→ HOW TO COMPLETE THIS TASK
In the market commentary below, condense the paragraph that begins "As a result – global bonds" into a short bulleted list that keeps its main facts.

→ DOCUMENT PASSAGE
[Start of section]

Analysis

Jay says more and stocks go higher while bonds get smashed

  • Jay signals larger hikes and stocks surge/bond plunge.

  • Will history repeat itself? Sure looks like it.

  • Oil took a breather but is higher again today.

  • New Home Sales due out at 10 am.

  • Joey goes to Europe and Ketanji goes to Capitol Hill.

  • Try the Rigatoni with Sausage and Brocolli.

So, Jay gets more aggressive, and investors love it……Stocks have done nothing but go up while bonds have done nothing but go down since Jay and the FED launched round 1 - a 25 bps rate hike and announced what he expects will be a 50-bps hike in May – after acknowledging that ‘inflation is too damn high’!  Joining other central bankers that include the BoE (Bank of England) and the ECB (European Central Bank) – as both the UK and the EZ (Eurozone) are also experiencing upward pressures on prices for everything…. The BoE has now raised rates 3 times in as many months while the ECB has indicated that they are getting close to making a move. 

As a result – global bonds have suffered an unprecedented loss of $2.6 trillion since their peak in August 2021 as central banks began to hint at new policy moves that include a move off of zero rates and back to what might be viewed as ‘normal’. And this has caused investors to bail out on lower coupon bonds in favor of stocks.  And this is expected to continue as global central banks have committed to steady increases in borrowing costs for the foreseeable future……And right now – the risk/reward is still favoring stocks because of what the inflation expectations are…. but at some point – rates will get to a level that will compete fiercely for investor dollars and then we’ll have another conversation….

Now for those of us who were around and remember the challenges that higher rates posed to stocks back in the late 70’s and early 80’s (that’s 1970 and 1980).  Inflation had shot up to better than 12% and Paul Volker (Fed Chair at the time) had no choice but to jam rates higher – and higher they went – 21% to be exact…. causing stocks to plummet…. for weeks, then months as the country went into a recession…. Here is where it became logical to put all of your money in the bank and earn 21% GUARANTEED, SLEEP AT NIGHT, WITH NO RISK, thus stocks plunged….

[End of section]

→ EXCERPTED DATA
[Start of section]

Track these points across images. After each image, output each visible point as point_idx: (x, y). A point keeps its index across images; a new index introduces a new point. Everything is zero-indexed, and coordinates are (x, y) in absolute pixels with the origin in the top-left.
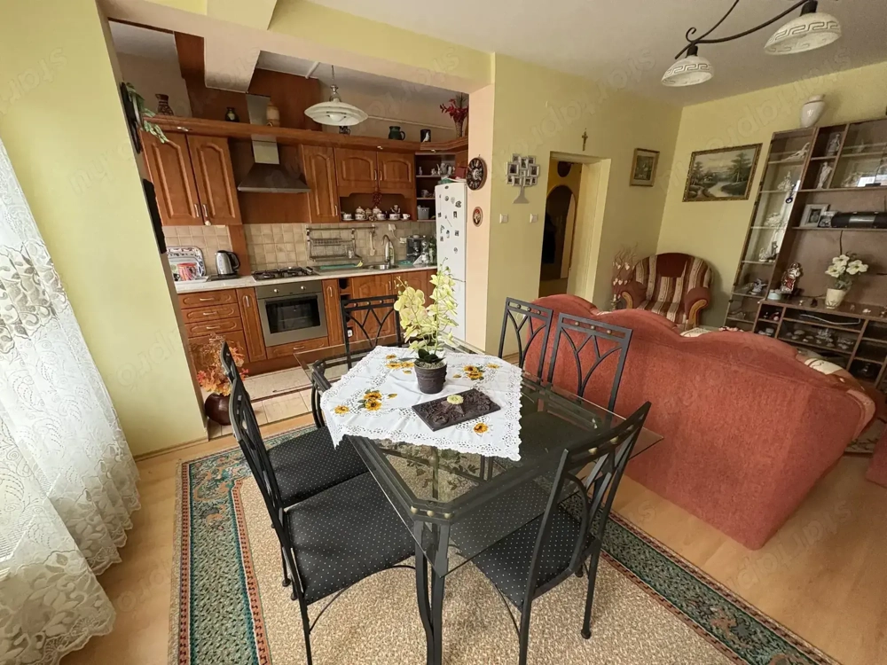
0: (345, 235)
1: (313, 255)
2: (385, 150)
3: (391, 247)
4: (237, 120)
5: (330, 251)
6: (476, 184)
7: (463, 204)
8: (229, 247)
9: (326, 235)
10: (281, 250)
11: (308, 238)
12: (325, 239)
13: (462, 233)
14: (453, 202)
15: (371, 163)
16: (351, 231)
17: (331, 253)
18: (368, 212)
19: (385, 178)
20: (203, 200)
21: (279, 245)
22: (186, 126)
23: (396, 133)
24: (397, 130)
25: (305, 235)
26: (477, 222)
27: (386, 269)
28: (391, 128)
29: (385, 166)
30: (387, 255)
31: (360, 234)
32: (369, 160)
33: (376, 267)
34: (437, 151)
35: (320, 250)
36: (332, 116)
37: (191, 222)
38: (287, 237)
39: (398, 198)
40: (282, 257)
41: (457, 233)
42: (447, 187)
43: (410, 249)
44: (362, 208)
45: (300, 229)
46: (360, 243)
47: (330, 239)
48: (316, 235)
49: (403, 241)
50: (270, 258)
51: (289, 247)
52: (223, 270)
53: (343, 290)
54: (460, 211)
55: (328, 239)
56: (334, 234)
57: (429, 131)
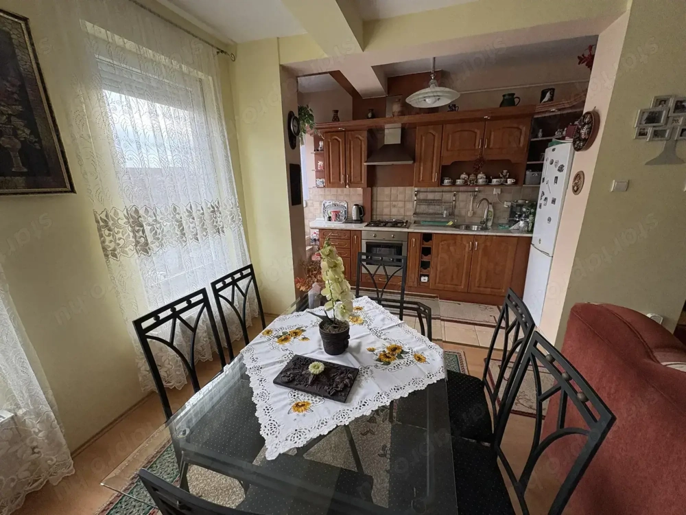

[End of section]

→ ANSWER SECTION
- Global bonds have lost an unprecedented $2.6 trillion since peaking in August 2021, as central banks hinted at moving off zero rates toward "normal."
- Investors have left lower-coupon bonds for stocks.
- The shift is expected to continue because global central banks have committed to steady increases in borrowing costs for the foreseeable future.
- For now, inflation expectations keep the risk/reward in favor of stocks.
- At some point, rates will rise high enough to compete fiercely for investor dollars.